Antagonistic cytoprotective effects of C(60) fullerene nanoparticles in simultaneous exposure to benzo[a]pyrene in a molluscan animal model.

Affiliation

Moore MN(1), Sforzini S(2), Viarengo A(2), Barranger A(3), Aminot Y(3), Readman JW(4), Khlobystov AN(5), Arlt VM(6), Banni M(7), Jha AN(3).
Author information:
(1)School of Biological and Marine Sciences, University of Plymouth, Plymouth PL4 8AA, UK; European Centre for Environment & Human Health
(ECEHH), University of Exeter Medical School, Knowledge Spa, Royal Cornwall Hospital, Cornwall TR1 3LJ, UK; Plymouth Marine Laboratory, Prospect Place, The Hoe, Plymouth PL1 3HD, UK. Electronic address: [Email]
(2)Institute for the Study of Anthropic Impacts and Sustainability in Marine Environment - IAS, National Research Council - CNR, Via de Marini, 6, 16149 Genova, GE, Italy.
(3)School of Biological and Marine Sciences, University of Plymouth, Plymouth PL4 8AA, UK.
(4)School of Biological and Marine Sciences, University of Plymouth, Plymouth PL4 8AA, UK; Plymouth Marine Laboratory, Prospect Place, The Hoe, Plymouth PL1 3HD, UK.

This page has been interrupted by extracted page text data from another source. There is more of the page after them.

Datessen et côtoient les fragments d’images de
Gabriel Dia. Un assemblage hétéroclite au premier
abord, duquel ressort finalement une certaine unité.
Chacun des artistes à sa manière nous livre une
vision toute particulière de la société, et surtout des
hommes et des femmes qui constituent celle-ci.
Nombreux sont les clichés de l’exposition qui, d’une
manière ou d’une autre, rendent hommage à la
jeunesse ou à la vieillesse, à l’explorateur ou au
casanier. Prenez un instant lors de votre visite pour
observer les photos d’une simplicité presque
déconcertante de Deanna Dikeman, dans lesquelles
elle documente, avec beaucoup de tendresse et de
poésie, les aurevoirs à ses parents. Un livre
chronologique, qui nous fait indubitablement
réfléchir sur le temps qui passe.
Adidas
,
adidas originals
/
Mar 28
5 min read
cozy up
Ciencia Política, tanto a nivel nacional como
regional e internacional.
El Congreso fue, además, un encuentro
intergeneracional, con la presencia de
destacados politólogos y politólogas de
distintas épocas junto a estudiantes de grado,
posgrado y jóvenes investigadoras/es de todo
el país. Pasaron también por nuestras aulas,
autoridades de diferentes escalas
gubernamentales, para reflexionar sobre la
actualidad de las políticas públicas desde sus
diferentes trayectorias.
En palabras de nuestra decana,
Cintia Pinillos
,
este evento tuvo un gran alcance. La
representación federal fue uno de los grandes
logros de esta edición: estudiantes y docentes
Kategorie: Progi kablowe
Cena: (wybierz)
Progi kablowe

(5)School of Chemistry, University of Nottingham, University Park, Nottingham NG7 2RD, UK; Nanoscale and Microscale Research Centre, University of Nottingham, University Park, Nottingham NG7 2RD, UK.

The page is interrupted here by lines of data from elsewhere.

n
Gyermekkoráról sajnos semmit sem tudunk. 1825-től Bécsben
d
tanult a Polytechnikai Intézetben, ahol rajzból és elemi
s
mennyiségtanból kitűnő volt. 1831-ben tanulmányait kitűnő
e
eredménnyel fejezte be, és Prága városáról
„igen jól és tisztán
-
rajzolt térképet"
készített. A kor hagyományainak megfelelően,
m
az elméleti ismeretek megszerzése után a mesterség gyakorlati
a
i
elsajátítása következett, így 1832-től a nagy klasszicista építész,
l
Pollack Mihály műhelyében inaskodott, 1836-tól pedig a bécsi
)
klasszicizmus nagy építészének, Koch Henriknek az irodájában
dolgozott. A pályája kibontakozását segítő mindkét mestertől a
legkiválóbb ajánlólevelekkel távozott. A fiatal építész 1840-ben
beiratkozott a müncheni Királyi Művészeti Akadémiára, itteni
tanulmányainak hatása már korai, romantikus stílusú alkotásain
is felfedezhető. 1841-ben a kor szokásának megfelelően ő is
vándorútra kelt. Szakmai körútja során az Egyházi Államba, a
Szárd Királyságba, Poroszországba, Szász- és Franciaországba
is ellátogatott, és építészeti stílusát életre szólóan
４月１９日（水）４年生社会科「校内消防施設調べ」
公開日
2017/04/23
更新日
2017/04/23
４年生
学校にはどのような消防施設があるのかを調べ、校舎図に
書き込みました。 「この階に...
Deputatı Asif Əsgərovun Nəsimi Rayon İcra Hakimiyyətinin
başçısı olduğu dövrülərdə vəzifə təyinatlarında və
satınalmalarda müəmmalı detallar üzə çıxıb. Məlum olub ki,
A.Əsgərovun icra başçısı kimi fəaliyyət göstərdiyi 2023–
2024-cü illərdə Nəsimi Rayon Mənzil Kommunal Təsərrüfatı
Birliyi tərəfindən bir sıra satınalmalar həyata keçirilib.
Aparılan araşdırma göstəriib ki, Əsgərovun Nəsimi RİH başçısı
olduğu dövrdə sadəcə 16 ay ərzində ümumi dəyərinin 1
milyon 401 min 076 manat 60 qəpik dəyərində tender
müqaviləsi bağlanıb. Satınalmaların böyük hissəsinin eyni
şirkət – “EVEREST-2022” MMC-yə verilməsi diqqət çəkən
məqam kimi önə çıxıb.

(6)Department of Analytical, Environmental and Forensic Sciences, King's College London, MRC-PHE Centre for Environmental & Health, London SE1 9NH, UK; Toxicology Department, GAB Consulting GmbH, 69126 Heidelberg, Germany.

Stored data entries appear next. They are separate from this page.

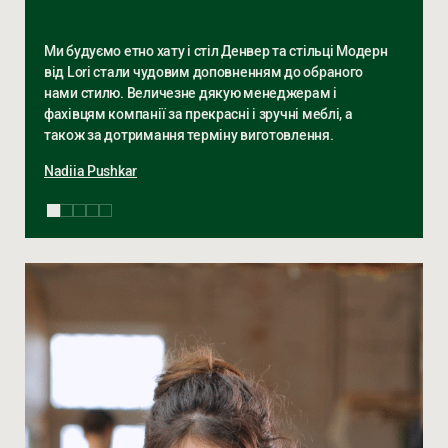
Ми будуємо етно хату і стіл Денвер та стільці Модерн
від Lori стали чудовим доповненням до обраного
нами стилю. Величезне дякую менеджерам і
фахівцям компанії за прекрасні і зручні меблі, а
також за дотримання терміну виготовлення.
Nadiia Pushkar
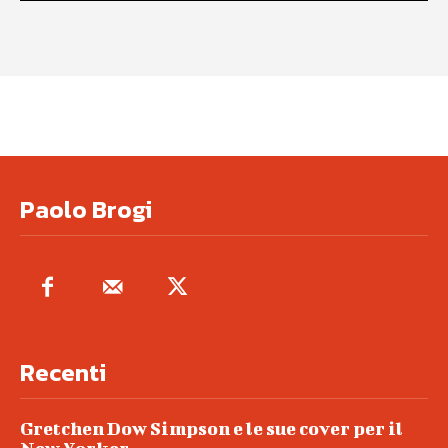
Paolo Brogi
Recenti
Gretchen Dow Simpson e le sue cover per il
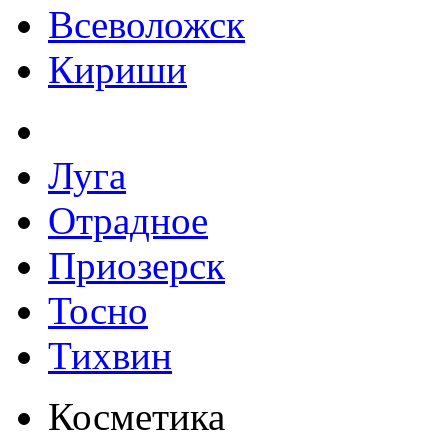
Всеволожск
Кириши
Луга
Отрадное
Приозерск
Тосно
Тихвин
Косметика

(7)Laboratory of Biochemistry and Environmental Toxicology, ISA, Chott-Mariem, Sousse, Tunisia.

Abstract

The hypothesis that C60 fullerene nanoparticles (C60) exert an antagonistic interactive effect on the toxicity of benzo[a]pyrene (BaP) has been supported by this investigation. Mussels were exposed to BaP (5, 50 & 100μg/L) and C60 (C60-1mg/L) separately and in combination. Both BaP and C60 were shown to co-localize in the secondary lysosomes of the hepatopancreatic digestive cells in the digestive gland where they reduced lysosomal membrane stability (LMS) or increased membrane permeability, while BaP also induced increased lysosomal lipid and lipofuscin, indicative of oxidative cell injury and autophagic dysfunction. Combinations of BaP and C60 showed antagonistic effects for lysosomal stability, mTORC1 (mechanistic target of rapamycin complex 1) inhibition and intralysosomal lipid (5 & 50μg/L BaP). The biomarker data (i.e., LMS, lysosomal lipidosis and lipofuscin accumulation; lysosomal/cell volume and dephosphorylation of mTORC1) were further analysed using multivariate statistics. Principal component and cluster analysis clearly indicated that BaP on its own was more injurious than in combination with C60. Use of a network model that integrated the biomarker data for the cell pathophysiological processes, indicated that there were significant antagonistic interactions in network complexity (% connectance) at all BaP concentrations for the combined treatments. Loss of lysosomal membrane stability probably causes the release of intralysosomal iron and hydrolases into the cytosol, where iron can generate harmful reactive oxygen species (ROS). It was inferred that this adverse oxidative reaction induced by BaP was ameliorated in the combination treatments by the ROS scavenging property of intralysosomal C60, thus limiting the injury to the lysosomal membrane; and reducing the oxidative damage in the cytosol and to the nuclear DNA. The ROS scavenging by C60, in combination with enhanced autophagic turnover of damaged cell constituents, appeared to have a cytoprotective effect against the toxic reaction to BaP in the combined treatments.